___ Excerpted text ___
Verify Local Robustness of ACAS Xu Neural Networks

Verification of Neural Network Robustness

Neural networks can be susceptible to adversarial examples [1]: input data that yields unexpected results despite being similar to or indistinguishable from input data that yields expected results.

You can generate adversarial examples by applying perturbations to examples from the training data such that the model output is incorrect. These perturbations can be small enough to be imperceptible to a human and this behavior can have obvious safety ramifications, both intentionally through a targeted attack and unintentionally through random chance. In MATLAB®, generate adversarial examples using the findAdversarialExamples function.

Finding adversarial examples is a stochastic process. The inability to find an adversarial example does not mean that none exist.

However, it is possible to formally prove the absence of adversarial examples, or robustness, of a neural network. The family of formal method algorithms for neural network verification implemented in AI Verification Library for Deep Learning Toolbox is CROWN [2], which is equivalent to DeepPoly [3]. CROWN and DeepPoly use a mix of interval arithmetic and backpropagation of polyhedral constraints to estimate bounds of the outputs of a network for a given region of input. The computations are different for different layers of a neural network. For some layers, the algorithm finds exact bounds. For other layers, the algorithm finds only upper limits to the bounds. If those upper limits are within the desired maximum output, then the network is robust.

To learn more about formal verification, watch this video: An Introduction to Formal Verification Methods for Neural Networks.

The estimateNetworkOutputBounds function computes the lower and upper bound of the output values that a network returns when the input is between specified input lower and upper bounds.
___
### Complete the following
a - Copy the stretch from "You can generate" through "the findAdversarialExamples function." in the passage on neural network robustness verification.
b - Continue the passage on neural network robustness verification, starting right after its last sentence.
___ Provided data ___
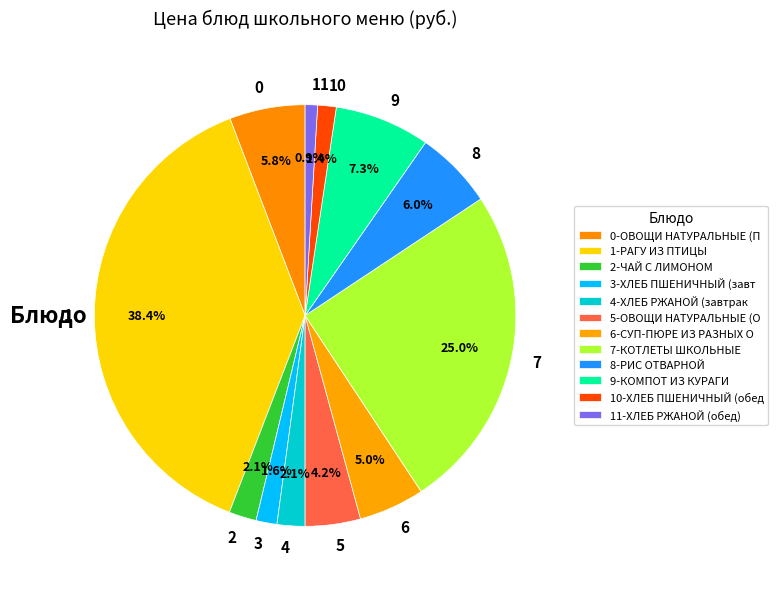

Approximately how many times larger is the value at 11 compared to 3?

0.6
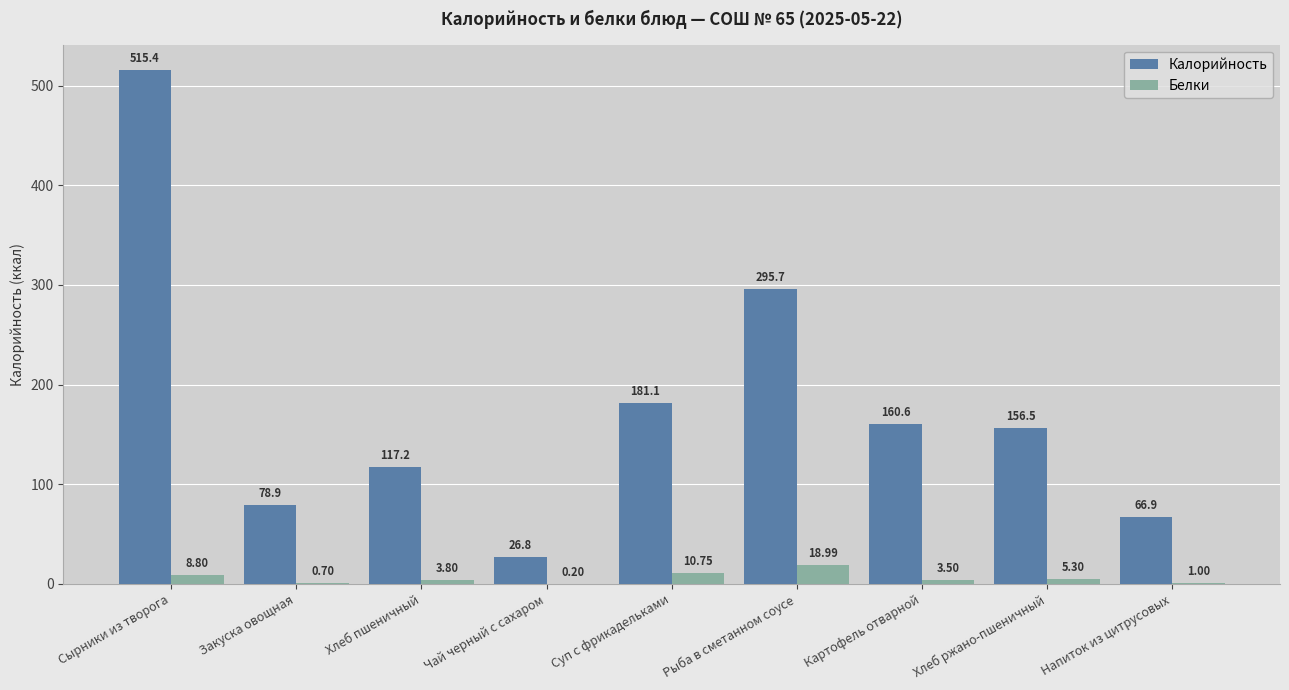

Which series has the largest range (max minus min)?

Калорийность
___
### Solved tasks
a -
You can generate adversarial examples by applying perturbations to examples from the training data such that the model output is incorrect. These perturbations can be small enough to be imperceptible to a human and this behavior can have obvious safety ramifications, both intentionally through a targeted attack and unintentionally through random chance. In MATLAB®, generate adversarial examples using the findAdversarialExamples function.

b -
The verifyNetworkRobustness function checks whether the network classifies all outputs for a given input range as the same class. The function has three possible outputs:

In this figure, the shaded blue represents the true, reachable output set of the network on the input region. The black polyhedral boundary represents the bounds on the reachable output set, returned by the formal verification algorithm. These bounds are not tight, due to overapproximations in the formal verification. The decision boundary separating class $$T_0$$ with some other class $$T_{k\ne 0}$$ is shown by the dashed curved line. The figure shows these possible results:

Load ACAS Xu Neural Networks

Load and save the networks. The example prepares the networks as shown in Explore ACAS Xu Neural Networks.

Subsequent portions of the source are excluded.